The special French troops that are supporting Khalifa Haftar’s militias withdrew from Benghazi three days ago, saying it is possible that they will come back again, according to military and security sources, reported Libya Observer.
Moreover, the same sources were quoted by Anadolu News Agency saying that they noticed the absence of the reconnaissance aircraft, which are probably for the French troops, over the last few days.
There are no clear reasons behind the move, however, it comes following the statement of the member of the UN-backed government, Mohammed Al-Emmari, who said France vowed to stop its military operations in Benghazi after it was informed that the government is upset about them, besides the summoning of the French Ambassador to Libya.
Last month, France stated an official statement admitting that the French troops are operating in the Libyan eastern territories when it announced that French soldiers were killed while on an intelligence mission when their helicopter crashed in eastern Benghazi.
In addition, Middle East Eye reported at an earlier time it has obtained air traffic recordings that revealed a multinational military operation involving British, French and US forces is coordinating air strikes in support of General Khalifa Haftar battling Islamist militia groups from a base near Benghazi in eastern Libya.

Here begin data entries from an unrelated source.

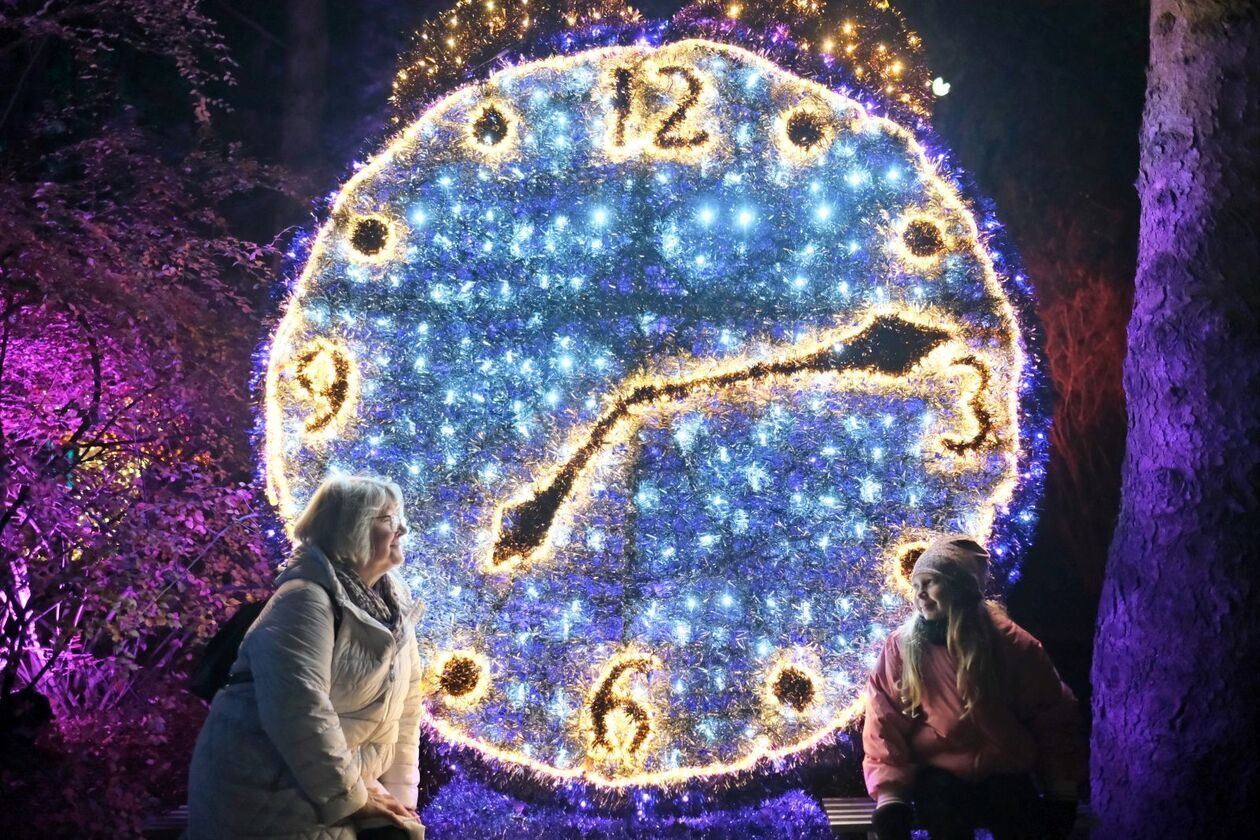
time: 7:12
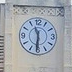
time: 11:31
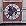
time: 10:36
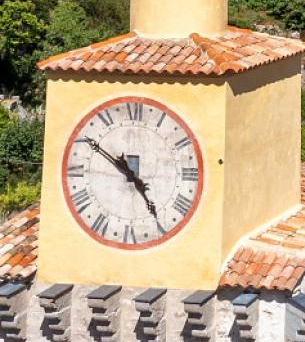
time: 4:50
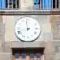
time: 11:42
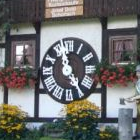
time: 11:24
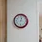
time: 12:32
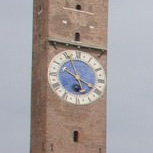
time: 5:19
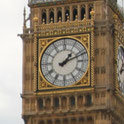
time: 1:11
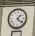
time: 1:21
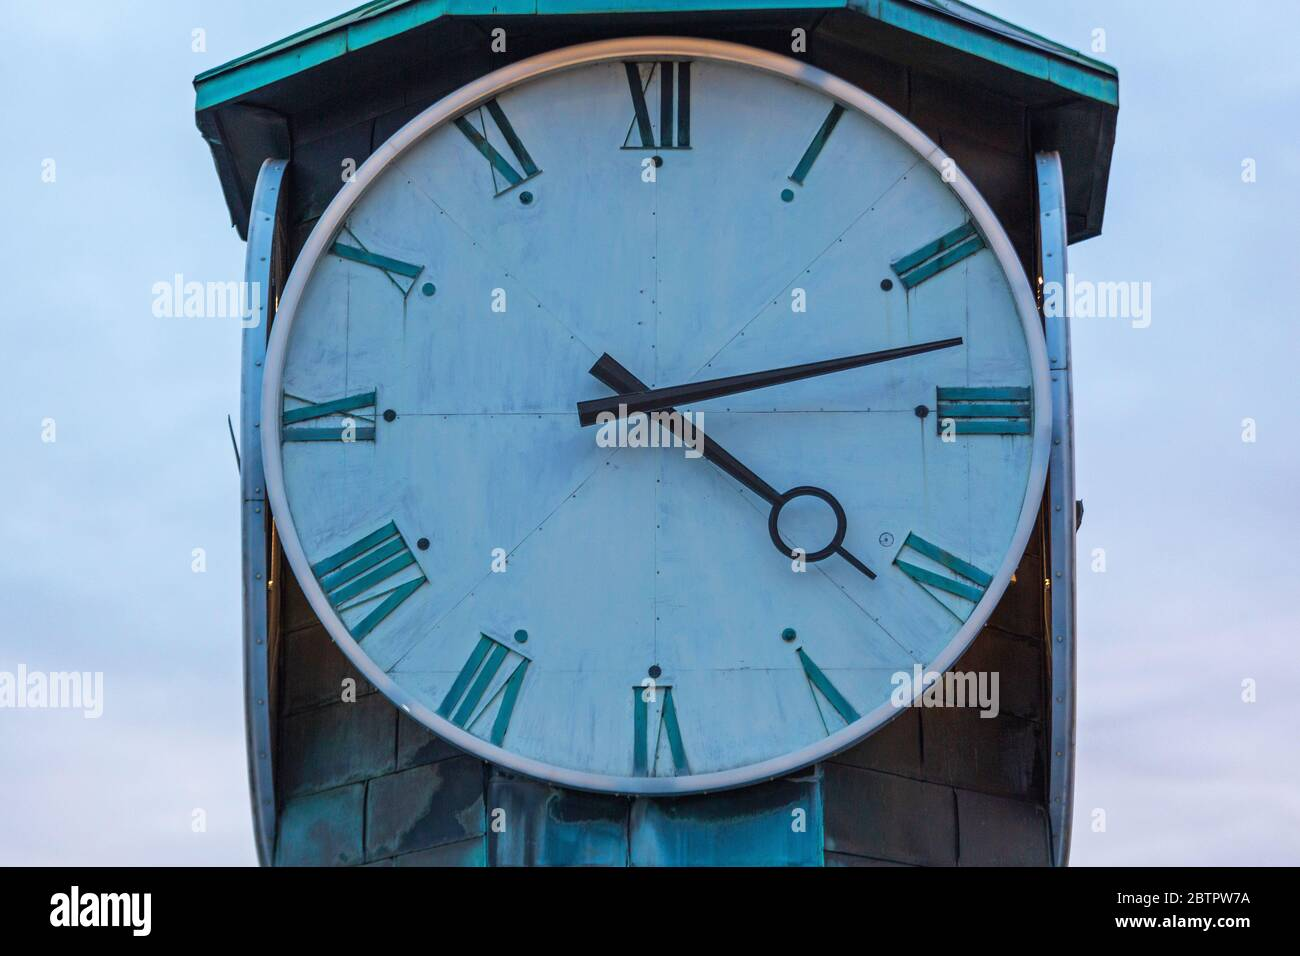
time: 4:12
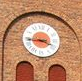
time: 3:43
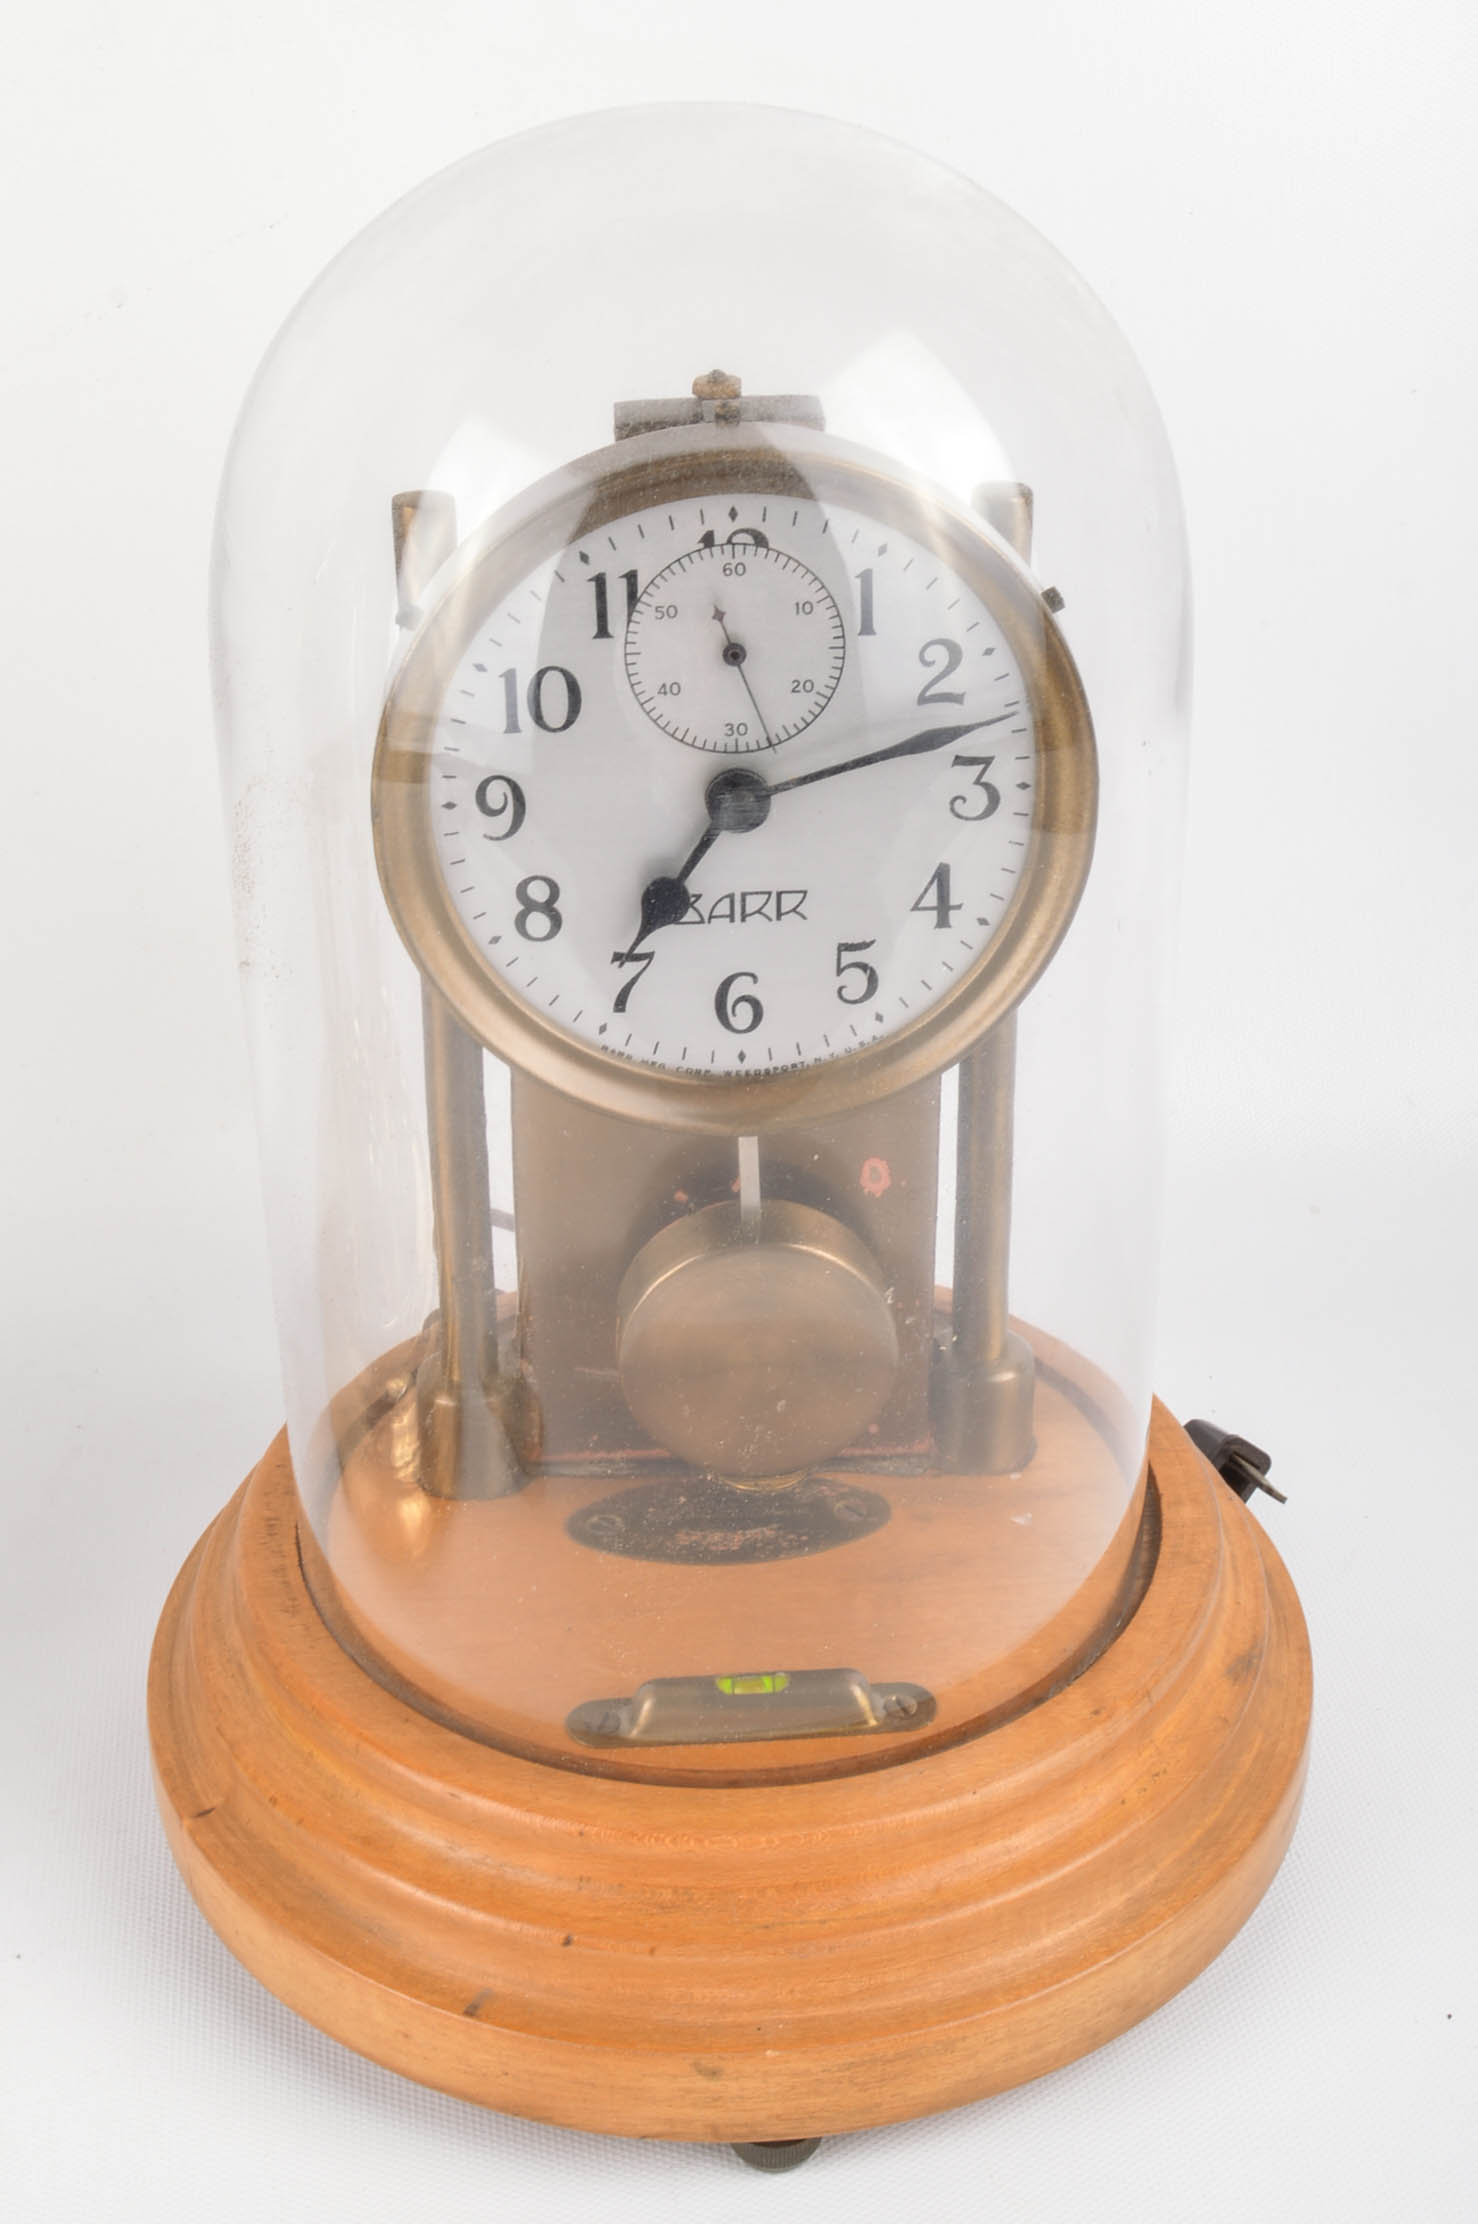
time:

Earlier, reports suggested the presence of an international operations center that is assisting Gen. Haftar in his campaign to gain eastern Libya from groups he has declared to be “extremist”.
The new leaked tapes obtained by Middle East Eye confirmed the previous reports. The recorded tapes reached to MEE from the Benina air base, which is considered to be Haftar’s most important military facility. The tapes showed at least one air strike that was heard being coordinated, which total just under an hour in length, suggesting the operations room is not simply being used for reconnaissance, reported MEE.
The unclear French troops’ withdrawal comes in parallel with the US-backed militias’ announcement of its control over ISIS’s last stronghold in the coastal city of Sirte. The militias claimed to have taken the heavily fortified Ouagadougou Center, which the Islamic State had used as its headquarters, according to New York Times.
Sirte Liberation was a political battle rather than a militarily one. Each militia-related to the rival Libyan factions considered winning Sirte battle as its succession pass to win the international community support to legitimize its control Libya.
However, the latest UN-backed government request to the United States of America to launch air strikes to support its militias that have been involved in the battle against ISIS would change the balance of power to the GNA’S favor.
The Government of National Accord (GNA) -also known as the UN-backed Government- has been struggling to gain control over Libya as well as the approval of Tobruk government and the house of representatives (HoR) that supports Haftar.